A pesquisa “Valor do Brincar Livre”, encomendada pela OMO, com 12 mil pais de dez países, constatou que 84% das crianças brasileiras brincam no máximo duas horas por dia em espaços abertos; para 40%, o tempo é menos de uma hora. Os números refletem no aumento de casos de ansiedade, depressão e obesidade infantil.
Além do uso excessivo da tecnologia, os entrevistados relataram que o medo da violência e não ter um lugar apropriado para os filhos brincarem ao ar livre são razões que agravam o problema.

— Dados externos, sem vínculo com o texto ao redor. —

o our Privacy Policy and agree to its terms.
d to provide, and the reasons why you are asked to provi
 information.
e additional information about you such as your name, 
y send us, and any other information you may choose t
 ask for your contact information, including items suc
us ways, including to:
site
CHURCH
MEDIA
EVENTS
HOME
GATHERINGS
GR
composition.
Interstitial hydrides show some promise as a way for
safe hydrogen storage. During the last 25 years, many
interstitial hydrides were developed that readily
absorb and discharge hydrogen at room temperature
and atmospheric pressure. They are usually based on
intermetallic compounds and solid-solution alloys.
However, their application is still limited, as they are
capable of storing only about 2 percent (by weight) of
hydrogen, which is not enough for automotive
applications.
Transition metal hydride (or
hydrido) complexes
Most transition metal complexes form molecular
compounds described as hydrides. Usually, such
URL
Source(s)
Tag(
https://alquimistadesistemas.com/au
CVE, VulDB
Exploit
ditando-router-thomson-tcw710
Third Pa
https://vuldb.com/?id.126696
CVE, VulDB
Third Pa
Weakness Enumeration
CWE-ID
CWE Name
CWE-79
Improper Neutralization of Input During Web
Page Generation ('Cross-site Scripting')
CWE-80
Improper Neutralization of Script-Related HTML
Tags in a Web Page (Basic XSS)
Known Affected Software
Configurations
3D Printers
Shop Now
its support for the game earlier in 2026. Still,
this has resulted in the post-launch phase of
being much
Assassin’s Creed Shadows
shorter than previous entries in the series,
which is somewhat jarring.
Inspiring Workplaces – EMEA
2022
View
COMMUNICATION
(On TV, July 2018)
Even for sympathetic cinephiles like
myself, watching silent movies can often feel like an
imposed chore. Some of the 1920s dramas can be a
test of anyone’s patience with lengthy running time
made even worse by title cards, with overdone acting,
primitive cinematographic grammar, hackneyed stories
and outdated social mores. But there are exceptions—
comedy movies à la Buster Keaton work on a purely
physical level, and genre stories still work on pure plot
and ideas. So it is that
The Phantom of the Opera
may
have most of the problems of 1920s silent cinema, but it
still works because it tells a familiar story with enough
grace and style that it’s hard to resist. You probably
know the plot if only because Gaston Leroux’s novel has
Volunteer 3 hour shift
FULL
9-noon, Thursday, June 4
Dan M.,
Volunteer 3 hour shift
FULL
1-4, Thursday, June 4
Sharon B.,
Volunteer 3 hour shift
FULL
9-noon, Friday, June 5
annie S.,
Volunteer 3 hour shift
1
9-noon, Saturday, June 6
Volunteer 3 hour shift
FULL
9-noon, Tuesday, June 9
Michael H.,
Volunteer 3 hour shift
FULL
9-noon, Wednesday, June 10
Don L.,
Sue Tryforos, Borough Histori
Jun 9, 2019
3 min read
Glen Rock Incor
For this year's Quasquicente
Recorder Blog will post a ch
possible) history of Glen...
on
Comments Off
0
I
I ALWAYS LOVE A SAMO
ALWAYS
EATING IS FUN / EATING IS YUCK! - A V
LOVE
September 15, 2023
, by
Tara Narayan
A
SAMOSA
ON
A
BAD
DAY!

O tempo junto tem mais a ver com dedicação e presença que com a quantidade de horas. Apenas 15 minutos de brincadeiras já impactam positivamente no desenvolvimento intelectual e emocional da criança.
Falta de participação
Estudo realizado pelo Fundo das Nações Unidas para a Infância (Unicef) evidenciou que 55% dos pais, com filhos entre 3 e 4 anos, não brincam e não se envolvem com o aprendizado. São mais de 40 milhões de crianças, em 74 países. A privação de atenção e falta de participação ativa traz consequências neurológicas e afetivas.
A maternidade e a paternidade têm bônus e ônus, implicam em renúncias e compromissos. O envolvimento da família nas brincadeiras é essencial, reforça Vital Didonet, especialista em Políticas Públicas pela Primeira Infância, consultor da Unicef e da Unesco.
“Muitos pais chegam em casa estressados e querem ter o seu próprio lazer. Eles precisam brincar, nem que seja por 15 minutos, mas que seja se entregando ao momento. O adulto também vai descansar, desde que não considere um dever”, afirma.
Priorizar o lúdico
Os pais precisam propor brincadeiras, mesmo dentro de casa, que não envolvam tecnologia. A educação vem do exemplo, e os pais estão cada vez mais dependentes de mídias sociais e mensagens de WhatsApp. Como vão estimular a importância de desenhar, contar histórias, montar um quebra-cabeça ou criar o próprio brinquedo?
A tecnologia trouxe vantagens, mas saber desconectar é fundamental na criação de laços afetivos. A relação construída no ato de brincar é tão importante quanto outros cuidados cotidianos, como fazer a lição de casa, comer ou escovar os dentes.
As crianças sentem a pressão de cumprir metas desde cedo, com muitas atividades diárias e agendas repletas de atividades extracurriculares. O tempo para o lúdico não é priorizado. O mundo da criança não é um microcosmo do adulto, com objetivos engessados e conhecimento predeterminado. A vivência do presente não pode ser abdicada por afazeres apenas utilitaristas, afinal, o aprendizado é assimilado muitas vezes nas brincadeiras.
O psicólogo construtivista Jean Piaget considera as atividades lúdicas como o berço obrigatório para o desenvolvimento integral da criança. “Não são apenas uma forma de desafogo ou entretenimento para gastar energia, mas meios que contribuem e enriquecem o desenvolvimento intelectual”.
Ao exercitar a imaginação, elas refletem, assimilam, constroem, desorganizam e reconstroem seu universo. É um instrumento de expressão da subjetividade, aceitação das diferenças, conhecimento do outro e exploração do mundo.
Brincar é um ato de liberdade
A criança não é uma “esponja” que só absorve, é um agente transformador, que aprende, ensina e interfere no meio. As brincadeiras não devem ser conduzidas o tempo todo pelo adulto, pois a autonomia precisa ser encorajada, para que possam decidir com o que querem brincar. É algo orgânico, que combina com improviso. A interação acontece pela entrega, escutar os pequenos e prestar atenção faz a diferença.
Histórias, canções e jogos como o Lego Star Wars são ferramentas que dão liberdade de expressão, permitem à criança manifestar a individualidade, propor novas formas, construir repertório emocional e simbólico.
Os momentos que os pais dedicam a brincar com os filhos fortalecem os vínculos e criam memórias. Estar presente não é cumprir roteiros, é estar com amorosidade. Antes de pensar em formar os filhos para o mundo, é importante pensar que tipo de pai ou mãe pretende ser, como gostaria de ser lembrado. A ausência nesses momentos pode deixar lacunas no relacionamento.